Basic Algo Trading Concepts


Algorithmic trading, also known as automated trading, black-box trading, or algo-trading, involves placing a deal using a computer programme that adheres to a predetermined set of guidelines (an algorithm). Theoretically, the deal can produce profits at a pace and frequency that are beyond the capabilities of a human trader.

The specified sets of instructions might be based on a mathematical model, time, pricing, quantity, or any other factor. In addition to providing the trader with prospects for profit, algo trading increases market liquidity and makes trading more organised by minimising the influence of human emotions.


  • Computer programming and financial markets are combined in algorithmic trading to carry out deals at exact moments.

  • Algorithmic trading aims to remove emotions from transactions, provides the best possible execution of a deal, instantly puts orders, and could result in cheaper trading commissions.

  • Trend-following tactics, arbitrage possibilities, and index fund rebalancing are examples of popular trading methods.

  • Additionally, algorithmic trading is carried out in accordance with trading volume (volume-weighted average price) or time (time-weighted average price).

  • You need computer access, network access, financial market expertise, and coding skills in order to begin algorithmic trading.

Using Algorithms in Trading

  • When a stock's 50-day moving average surpasses its 200-day moving average, buy 50 shares of the company. (A moving average is a calculation that takes the average of previous data points to smooth out daily price volatility and identify patterns.)

  • When the stock's 50-day moving average drops below the 200-day moving average, sell any shares you still have.

A computer software will automatically monitor the stock price (as well as the moving average indicators) and place the buy and sell orders when the predetermined criteria are satisfied using these two straightforward instructions. The trader is no longer need to manually enter orders or keep an eye on live pricing and graphs. This is automatically accomplished by the algorithmic trading system, which accurately recognises the trade opportunity.

Benefits of Algorithmic Trading

  • The most competitive pricing are used to complete trades.

  • Placing trade orders is quick and precise (there is a high chance of execution at the desired levels).

  • To prevent material price movements, trades are executed immediately and at the proper moment.

  • lower transactional expenses.

  • automated tests running simultaneously on various market situations. less possibility of human mistake when placing transactions.

  • To determine whether algorithmic trading is a feasible trading method, accessible historical and real-time data may be used for backtesting.

  • decreased the likelihood that human traders would make errors based on emotional and psychological reasons.

High-frequency trading (HFT), which tries to profit by placing a lot of orders quickly across a variety of markets and different decision factors based on preprogrammed instructions, makes up the majority of algo trading today.
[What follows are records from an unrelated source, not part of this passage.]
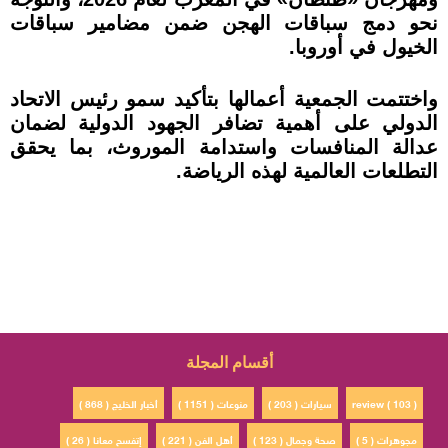
نحو دمج سباقات الهجن ضمن مضامير سباقات
الخيول في أوروبا.
واختتمت الجمعية أعمالها بتأكيد سمو رئيس الاتحاد
الدولي على أهمية تضافر الجهود الدولية لضمان
عدالة المنافسات واستدامة الموروث، بما يحقق
التطلعات العالمية لهذه الرياضة.
أقسام المجلة
review ( 103 )
سيارات ( 203 )
منوعات ( 1151 )
أخبار الخليج ( 868 )
مجوهرات ( 5 )
صحة وجمال ( 123 )
أهل الفن ( 221 )
إتفسح معانا ( 26 )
Algorithmic Trading Strategies

Any algorithmic trading strategy has to have a profitable opportunity that can increase revenues or decrease costs that has been found. The following are typical trading methods employed in automated trading:

Strategies for Following Trends

The most popular algorithmic trading techniques rely on price level changes, moving average trends, channel breakouts, and other relevant technical indicators. Since these techniques don't need making any predictions or price projections, they are the simplest and easiest to apply using algorithmic trading. Without delving into the complexities of predictive analysis, trades are started based on the occurrence of favourable patterns, which are simple and basic to apply using algorithms. A well-liked trend-following tactic is to use the 50- and 200-day moving averages.

Opportunities for Arbitrage

The price difference can be used as risk-free profit or arbitrage by purchasing a dual-listed stock at a cheaper price in one market and simultaneously selling it at a higher price in another market. Since there are occasionally price differences between stocks and futures products, the same procedure can be repeated. Profitable possibilities are made possible by implementing an algorithm to find these price differentials and placing the orders effectively.

Rebalancing of Index Funds

In order to bring their holdings into line with their respective benchmark indexes, index funds have set times for rebalancing. This generates lucrative trading opportunities for algorithmic traders, who profit from anticipated transactions that, depending on the number of stocks in the index fund, give returns of 20 to 80 basis points right before index fund rebalancing. For prompt execution and the best pricing, such transactions are started using algorithmic trading algorithms.